Langkah tersebut merupakan hasil kolaborasi antara Komdigi, OJK, dan sektor perbankan. Pemerintah berharap sinergi ini mampu mempercepat penanganan terhadap rekening yang diduga dimanfaatkan sebagai sarana transaksi judi online.
Komdigi laporkan lebih dari 7 ribu rekening
Menteri Komunikasi dan Digital, Meutya Hafid, menjelaskan bahwa data yang disampaikan kepada OJK mencakup lebih dari 7 ribu rekening yang terindikasi terkait aktivitas judi online.
"Bank dengan pelanggan terbanyak mungkin tantangannya jadi lebih berat, sehingga jumlahnya cukup besar. Ini data-data yang kita laporkan ke OJK yang terkait dengan lebih dari 7 ribu (rekening)," ujarnya dalam OJK Banking Forum 2026 di Jakarta, Selasa, 14 Juli 2026.

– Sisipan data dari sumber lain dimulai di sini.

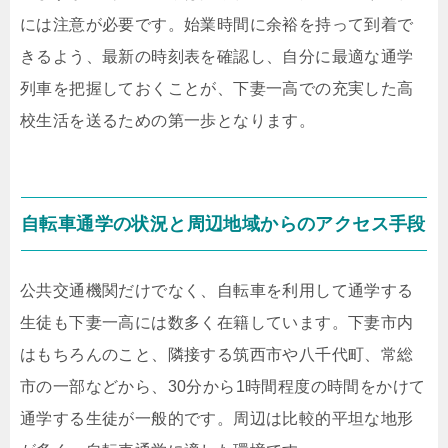
には注意が必要です。始業時間に余裕を持って到着で
きるよう、最新の時刻表を確認し、自分に最適な通学
列車を把握しておくことが、下妻一高での充実した高
校生活を送るための第一歩となります。
自転車通学の状況と周辺地域からのアクセス手段
公共交通機関だけでなく、自転車を利用して通学する
生徒も下妻一高には数多く在籍しています。下妻市内
はもちろんのこと、隣接する筑西市や八千代町、常総
市の一部などから、30分から1時間程度の時間をかけて
通学する生徒が一般的です。周辺は比較的平坦な地形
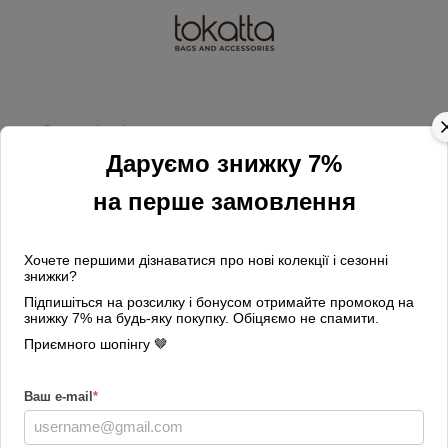
Замовлення від 2000 грн доставляємо безкоштовно
Сумки жіночі
Червона замшева сумка
Даруємо знижку 7%
на перше замовлення
Клатчі
Крос-боді
Сумки-багет
Середні сумки
Великі сумки
Шопери
Хочете першими дізнаватися про нові колекції і сезонні
знижки?
Бананки жіночі
Рюкзаки жіночі
Підпишіться на розсилку і бонусом отримайте промокод на
знижку 7% на будь-яку покупку. Обіцяємо не спамити.
Сумки для ноутбуків
Приємного шопінгу 🤎
Фільтр
За популярністю
2
Ваш e-mail
*
Колір
Червоний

Menurut Meutya, laporan tersebut berasal dari berbagai bank, baik bank konvensional maupun bank syariah. Jumlah rekening yang dilaporkan di masing-masing bank pun berbeda-beda, mulai dari belasan hingga ratusan rekening.
Bukan untuk menyudutkan perbankan
Meutya menegaskan penyampaian data tersebut tidak dimaksudkan untuk menyalahkan atau menyudutkan bank tertentu.
Ia menjelaskan bahwa bank dengan jumlah nasabah lebih besar memiliki peluang lebih tinggi dimanfaatkan oleh pelaku judi online sebagai tempat melakukan transaksi keuangan.
Karena itu, pemerintah menilai penanganan judi online tidak cukup hanya dengan memblokir situs. Rekening yang menjadi jalur keluar masuk dana juga perlu ditindak agar rantai transaksi dapat diputus secara menyeluruh.
Perbankan diminta memperkuat KYC
Dalam kesempatan itu, Meutya juga mengajak seluruh perbankan meningkatkan penerapan prinsip know your customer (KYC) agar potensi penyalahgunaan rekening bisa dicegah sejak awal.
"Kita meyakini kalau KYC Bapak-Ibu dikuatkan hingga ke daerah atau gerai-gerai perbankan, ini bisa dideteksi lebih awal. Jadi tidak usah ada banyak laporan rekening bermasalah kalau dari awal pembukaan rekeningnya bisa dihindari," katanya.
Menurutnya, penguatan proses verifikasi saat pembukaan rekening menjadi salah satu langkah penting untuk mengurangi peluang rekening dimanfaatkan dalam transaksi ilegal.
Puluhan ribu rekening diproses, ribuan telah diblokir
Selain melaporkan lebih dari 7 ribu rekening yang terindikasi judi online, Komdigi juga telah menyerahkan sekitar 38 ribu rekening kepada OJK untuk menjalani proses enhanced due diligence (EDD).
Dari total tersebut, sebanyak 32.453 rekening telah diblokir setelah melalui tahapan verifikasi yang dilakukan sesuai prosedur.
Tak hanya rekening bank, Komdigi turut menyampaikan laporan mengenai sejumlah akun dompet digital kepada Bank Indonesia. Langkah ini dilakukan sebagai bagian dari penguatan pengawasan terhadap transaksi yang diduga berkaitan dengan aktivitas judi online.